Colonel Peter Newell, the Brigade commander, is taking a broad holistic approach to countering the violence that occurs when the troops return to Fort Bliss. This includes meeting some soldiers with psychological problems at the landing strip and escorting them to an interview with a counselor, training leaders in suicide prevention, and monitoring traffic violations and drunken driving citations. Officers drop into bars around Fort Worth to monitor soldier’s behavior. Searches take place in barracks for drugs, including heroin to head off overdoses. Colonel Newell said, “There is a burning desire to change the military.

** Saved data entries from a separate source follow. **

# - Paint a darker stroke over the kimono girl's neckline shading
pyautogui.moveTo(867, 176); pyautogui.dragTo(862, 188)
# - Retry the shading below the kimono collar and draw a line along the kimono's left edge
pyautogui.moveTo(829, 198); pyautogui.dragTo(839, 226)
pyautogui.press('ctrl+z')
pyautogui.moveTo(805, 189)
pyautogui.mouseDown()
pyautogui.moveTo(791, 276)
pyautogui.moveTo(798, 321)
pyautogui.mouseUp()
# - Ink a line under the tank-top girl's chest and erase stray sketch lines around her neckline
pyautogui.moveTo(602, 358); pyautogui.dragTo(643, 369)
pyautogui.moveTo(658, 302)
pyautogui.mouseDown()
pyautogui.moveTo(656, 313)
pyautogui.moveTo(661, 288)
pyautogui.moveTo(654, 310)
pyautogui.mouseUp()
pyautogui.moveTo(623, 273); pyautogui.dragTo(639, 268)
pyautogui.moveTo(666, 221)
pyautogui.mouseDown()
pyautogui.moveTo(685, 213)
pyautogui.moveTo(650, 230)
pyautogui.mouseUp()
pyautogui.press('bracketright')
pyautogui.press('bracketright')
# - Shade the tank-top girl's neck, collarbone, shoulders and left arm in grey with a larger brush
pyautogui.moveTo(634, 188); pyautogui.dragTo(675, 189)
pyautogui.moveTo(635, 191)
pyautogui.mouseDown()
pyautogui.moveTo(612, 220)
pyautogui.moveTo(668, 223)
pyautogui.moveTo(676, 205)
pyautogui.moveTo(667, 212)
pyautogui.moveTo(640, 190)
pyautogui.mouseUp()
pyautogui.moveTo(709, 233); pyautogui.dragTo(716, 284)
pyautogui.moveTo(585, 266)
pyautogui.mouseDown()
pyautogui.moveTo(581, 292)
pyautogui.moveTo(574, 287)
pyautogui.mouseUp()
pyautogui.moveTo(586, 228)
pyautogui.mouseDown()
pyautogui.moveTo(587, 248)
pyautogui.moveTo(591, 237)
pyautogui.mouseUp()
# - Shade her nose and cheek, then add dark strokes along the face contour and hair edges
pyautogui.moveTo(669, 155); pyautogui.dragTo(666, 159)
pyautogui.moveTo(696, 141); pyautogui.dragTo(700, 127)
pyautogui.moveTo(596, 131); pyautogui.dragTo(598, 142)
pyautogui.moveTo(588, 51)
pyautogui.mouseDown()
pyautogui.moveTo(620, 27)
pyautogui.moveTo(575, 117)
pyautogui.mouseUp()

We had to do something, or we could have bottomed out after eight years of war.”
Representative John Hall, Democrat of New York, is the sponsor of legislation to speed veterans’ disability claims due to PTSD. He reports that his office handles dozens of cases where veterans had trouble receiving disability compensation. He agreed completely with the veterans advocacy groups when he declared, “It doesn’t matter whether you are an infantryman or a cook or a truck driver. Anyone is potentially at risk for post-traumatic stress.”